* Task brief
When a line of the listing below has the string "worn" in it, copy that line.

==== Source material

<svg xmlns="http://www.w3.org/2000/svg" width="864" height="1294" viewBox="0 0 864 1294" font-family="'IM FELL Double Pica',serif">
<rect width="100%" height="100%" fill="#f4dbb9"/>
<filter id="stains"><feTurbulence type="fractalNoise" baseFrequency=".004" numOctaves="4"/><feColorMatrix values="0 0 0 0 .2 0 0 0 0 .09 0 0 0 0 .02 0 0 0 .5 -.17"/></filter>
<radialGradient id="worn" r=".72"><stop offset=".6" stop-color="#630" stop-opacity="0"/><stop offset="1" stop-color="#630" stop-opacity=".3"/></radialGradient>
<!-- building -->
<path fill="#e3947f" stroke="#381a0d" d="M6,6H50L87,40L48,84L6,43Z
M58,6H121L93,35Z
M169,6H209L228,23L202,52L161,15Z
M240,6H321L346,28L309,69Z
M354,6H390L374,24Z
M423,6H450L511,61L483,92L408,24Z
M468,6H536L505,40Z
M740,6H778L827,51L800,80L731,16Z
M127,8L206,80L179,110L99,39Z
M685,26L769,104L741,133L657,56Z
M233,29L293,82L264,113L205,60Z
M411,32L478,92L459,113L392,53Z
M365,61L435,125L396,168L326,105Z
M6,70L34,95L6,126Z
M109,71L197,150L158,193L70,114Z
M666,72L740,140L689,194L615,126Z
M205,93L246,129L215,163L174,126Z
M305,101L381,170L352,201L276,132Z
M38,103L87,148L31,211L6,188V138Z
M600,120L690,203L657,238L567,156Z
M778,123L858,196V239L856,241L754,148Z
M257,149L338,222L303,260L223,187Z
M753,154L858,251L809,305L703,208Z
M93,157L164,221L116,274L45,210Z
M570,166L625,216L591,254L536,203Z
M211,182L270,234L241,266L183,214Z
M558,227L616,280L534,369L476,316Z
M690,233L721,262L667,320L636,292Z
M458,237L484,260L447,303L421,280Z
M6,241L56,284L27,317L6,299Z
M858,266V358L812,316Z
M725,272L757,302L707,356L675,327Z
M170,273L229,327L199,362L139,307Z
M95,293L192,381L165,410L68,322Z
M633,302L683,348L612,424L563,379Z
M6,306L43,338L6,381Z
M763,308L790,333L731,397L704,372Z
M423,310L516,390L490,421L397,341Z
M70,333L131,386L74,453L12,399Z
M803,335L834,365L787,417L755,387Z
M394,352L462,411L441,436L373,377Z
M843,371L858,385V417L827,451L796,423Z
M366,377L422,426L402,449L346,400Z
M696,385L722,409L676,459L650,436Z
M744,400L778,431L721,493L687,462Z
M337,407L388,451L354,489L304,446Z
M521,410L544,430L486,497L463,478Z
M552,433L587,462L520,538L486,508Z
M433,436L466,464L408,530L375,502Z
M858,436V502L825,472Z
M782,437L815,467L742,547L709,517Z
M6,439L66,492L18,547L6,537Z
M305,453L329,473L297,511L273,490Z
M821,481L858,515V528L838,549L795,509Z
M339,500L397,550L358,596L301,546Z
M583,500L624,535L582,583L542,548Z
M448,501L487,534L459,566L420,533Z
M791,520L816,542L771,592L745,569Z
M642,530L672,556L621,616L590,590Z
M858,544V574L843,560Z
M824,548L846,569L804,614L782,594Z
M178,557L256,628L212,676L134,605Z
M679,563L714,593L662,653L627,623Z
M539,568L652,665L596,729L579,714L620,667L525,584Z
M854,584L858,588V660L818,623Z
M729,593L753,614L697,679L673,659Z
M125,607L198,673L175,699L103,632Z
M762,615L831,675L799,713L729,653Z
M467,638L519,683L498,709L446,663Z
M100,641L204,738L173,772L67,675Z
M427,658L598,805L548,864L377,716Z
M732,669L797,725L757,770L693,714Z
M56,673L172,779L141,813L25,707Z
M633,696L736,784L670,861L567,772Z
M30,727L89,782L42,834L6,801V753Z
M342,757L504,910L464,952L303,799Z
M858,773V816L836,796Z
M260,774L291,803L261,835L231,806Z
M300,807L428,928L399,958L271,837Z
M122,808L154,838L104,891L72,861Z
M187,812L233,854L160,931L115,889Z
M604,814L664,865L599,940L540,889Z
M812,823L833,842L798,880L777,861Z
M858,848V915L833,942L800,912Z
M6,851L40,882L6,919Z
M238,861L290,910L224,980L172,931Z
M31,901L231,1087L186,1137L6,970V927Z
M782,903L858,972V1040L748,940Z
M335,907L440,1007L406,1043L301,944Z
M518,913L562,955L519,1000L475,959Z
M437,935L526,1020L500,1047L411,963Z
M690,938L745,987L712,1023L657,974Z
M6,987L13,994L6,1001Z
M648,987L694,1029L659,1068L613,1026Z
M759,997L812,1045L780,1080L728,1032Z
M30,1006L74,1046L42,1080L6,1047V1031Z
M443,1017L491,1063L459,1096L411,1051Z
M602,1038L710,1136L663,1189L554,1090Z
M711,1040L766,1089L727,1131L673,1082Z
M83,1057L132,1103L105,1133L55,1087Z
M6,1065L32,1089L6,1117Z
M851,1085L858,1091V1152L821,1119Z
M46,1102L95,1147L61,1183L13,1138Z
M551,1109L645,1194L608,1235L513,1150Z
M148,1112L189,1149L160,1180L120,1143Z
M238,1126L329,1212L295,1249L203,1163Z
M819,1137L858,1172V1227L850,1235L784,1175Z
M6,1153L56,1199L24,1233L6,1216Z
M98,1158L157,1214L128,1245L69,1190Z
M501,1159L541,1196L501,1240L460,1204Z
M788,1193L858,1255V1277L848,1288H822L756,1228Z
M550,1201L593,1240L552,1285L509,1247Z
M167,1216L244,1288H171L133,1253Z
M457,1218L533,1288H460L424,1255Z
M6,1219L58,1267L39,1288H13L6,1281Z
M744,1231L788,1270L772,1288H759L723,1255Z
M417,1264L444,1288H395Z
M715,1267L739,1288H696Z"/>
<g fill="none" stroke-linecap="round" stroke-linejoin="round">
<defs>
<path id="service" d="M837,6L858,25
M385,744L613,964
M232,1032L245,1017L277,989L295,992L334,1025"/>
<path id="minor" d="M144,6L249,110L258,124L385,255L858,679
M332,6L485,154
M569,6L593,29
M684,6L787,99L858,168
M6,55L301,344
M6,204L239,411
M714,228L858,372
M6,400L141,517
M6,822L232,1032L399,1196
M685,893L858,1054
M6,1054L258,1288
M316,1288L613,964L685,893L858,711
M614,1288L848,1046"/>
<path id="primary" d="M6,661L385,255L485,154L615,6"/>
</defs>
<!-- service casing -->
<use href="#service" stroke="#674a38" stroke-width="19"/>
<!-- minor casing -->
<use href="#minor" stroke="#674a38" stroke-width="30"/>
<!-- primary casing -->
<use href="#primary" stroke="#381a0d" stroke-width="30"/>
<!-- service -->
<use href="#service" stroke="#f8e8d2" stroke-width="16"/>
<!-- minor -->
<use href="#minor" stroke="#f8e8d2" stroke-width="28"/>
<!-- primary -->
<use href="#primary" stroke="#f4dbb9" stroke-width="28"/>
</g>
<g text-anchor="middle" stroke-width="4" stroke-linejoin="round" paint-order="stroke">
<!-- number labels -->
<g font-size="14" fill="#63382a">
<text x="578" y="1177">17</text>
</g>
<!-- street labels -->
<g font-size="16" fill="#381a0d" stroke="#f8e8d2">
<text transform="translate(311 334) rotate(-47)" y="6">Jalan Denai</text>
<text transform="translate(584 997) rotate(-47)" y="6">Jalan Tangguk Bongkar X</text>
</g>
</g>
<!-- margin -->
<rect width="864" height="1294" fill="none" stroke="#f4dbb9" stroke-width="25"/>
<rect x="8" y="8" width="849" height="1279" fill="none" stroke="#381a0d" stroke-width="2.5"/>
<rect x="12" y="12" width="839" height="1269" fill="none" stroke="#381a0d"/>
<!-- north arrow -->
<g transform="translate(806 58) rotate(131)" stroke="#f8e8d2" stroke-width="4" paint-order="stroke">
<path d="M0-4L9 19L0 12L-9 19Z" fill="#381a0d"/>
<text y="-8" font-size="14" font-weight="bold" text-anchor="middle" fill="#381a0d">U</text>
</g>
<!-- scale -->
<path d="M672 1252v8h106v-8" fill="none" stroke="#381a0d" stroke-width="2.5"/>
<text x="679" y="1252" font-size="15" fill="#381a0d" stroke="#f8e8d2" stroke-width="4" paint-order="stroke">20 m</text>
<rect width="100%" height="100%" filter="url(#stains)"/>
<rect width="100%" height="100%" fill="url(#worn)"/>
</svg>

========

* Reply
<radialGradient id="worn" r=".72"><stop offset=".6" stop-color="#630" stop-opacity="0"/><stop offset="1" stop-color="#630" stop-opacity=".3"/></radialGradient>
<rect width="100%" height="100%" fill="url(#worn)"/>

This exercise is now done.